A possible explanation for the similarly broad action spectra of photoelectric and motility responses measured earlier in the green alga Haematococcus pluvialis is the organization of the phototaxis receptors similar to photosynthetic units, which entail energy transfer from an antenna to a reaction center (31). The complex pronounced fine structure of these spectra (not characteristic for rhodopsins) suggested that energy could migrate from carotenoids or flavins.

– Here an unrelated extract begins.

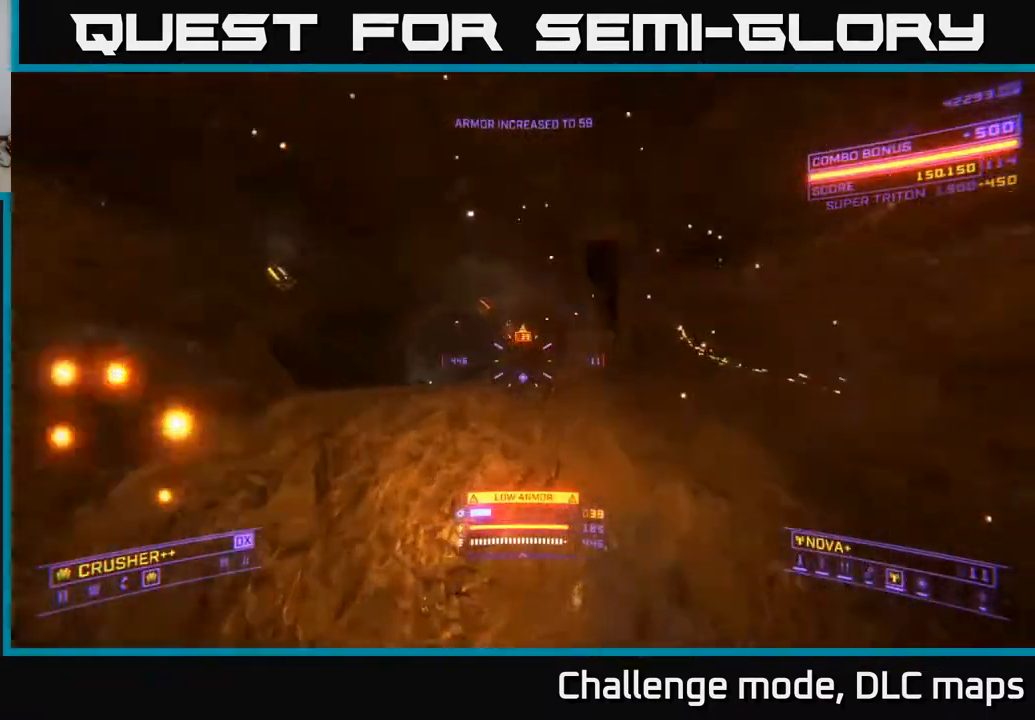
{"buttons": ["A"], "left_stick": "up-left", "right_stick": "up-left", "events": [[67, "right_stick", "down-left"], [167, "right_stick", "center"], [400, "right_stick", "left"], [500, "right_stick", "up-left"]]}
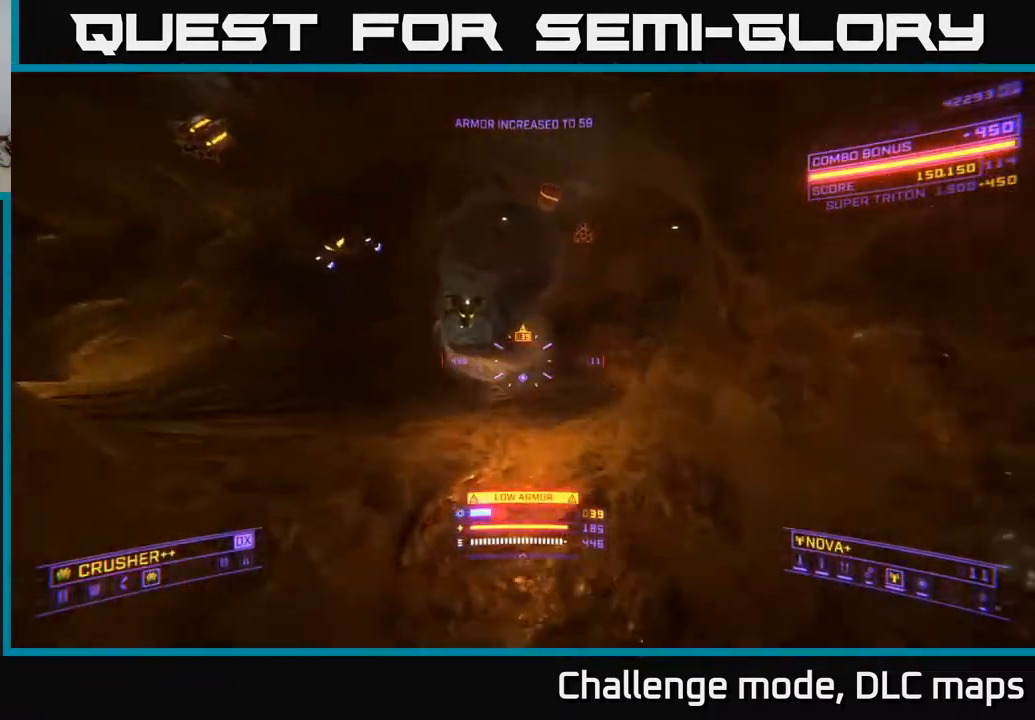
{"buttons": ["L2"], "left_stick": "down-right", "right_stick": "down", "events": [[133, "left_stick", "right"], [150, "R2", "down"], [250, "R2", "up"], [283, "left_stick", "down-right"], [283, "right_stick", "down-right"], [333, "A", "up"], [367, "right_stick", "down"], [433, "L2", "down"]]}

However, the very high light saturation of the electrical responses excluded the existence of a large and efficient light-harvesting antenna in this organism (32). Later it was demonstrated that two rhodopsins of the related chlorophyte C. reinhardtii function independently in different spectral bands (12). This favors the involvement of two independent rhodopsin receptors also in phototaxis of G. theta, although energy migration within each receptor system cannot be excluded.

Hydroxylamine causes a light-dependent cleavage of retinylidene chromophores from rhodopsins and inhibits phototaxis in the chlorophytes C. reinhardtii (33) and H. pluvialis (26). In C. reinhardtii rhodopsin receptors for phototaxis have been identified at the molecular level (12), whereas in H. pluvialis the presence of similar receptors was deduced from analysis of photoinduced electric currents (6). Illumination of G. theta culture in the presence of 1 mM hydroxylamine induced progressive inhibition of phototaxis to both short- and long-wavelength light, as compared to the dark conditions (Fig. 1 D). Therefore, it is likely that photoreception at both 450 and 510 nm is mediated by rhodopsin pigments.

As we show below, the maximal absorption of the first known G. theta rhodopsin functionally expressed in E. coli cells (Fig. 1 B, solid line, and see Fig. 5 A) corresponds to the long-wavelength shoulder of the spectral sensitivity of phototaxis. This result points to the possible role of this protein as one of the phototaxis receptors.

(A) Absorption specta of purified long (*solid line*) and truncated (*dashed line*) GtR1. (B) Laser flash-induced absorbance changes at 580 nm in long and truncated versions of GtR1 expressed in *E. coli* cells (*solid lines*) and fits of their decay with exponential functions (*dashed lines*). (C) Kinetics of laser flash-induced absorbance changes in purified long GtR1 at characteristic wavelengths, indicated in the figure, and their multiexponential fitting (*dashed lines*). (D) Spectra of laser flash-induced absorbance changes in long GtR1. Solid circles and open circles represent 1 − 0 ms and 1 − 50 μs in purified protein, respectively; open diamonds represent 10 − 0 ms in GtR1 in *E. coli* cells.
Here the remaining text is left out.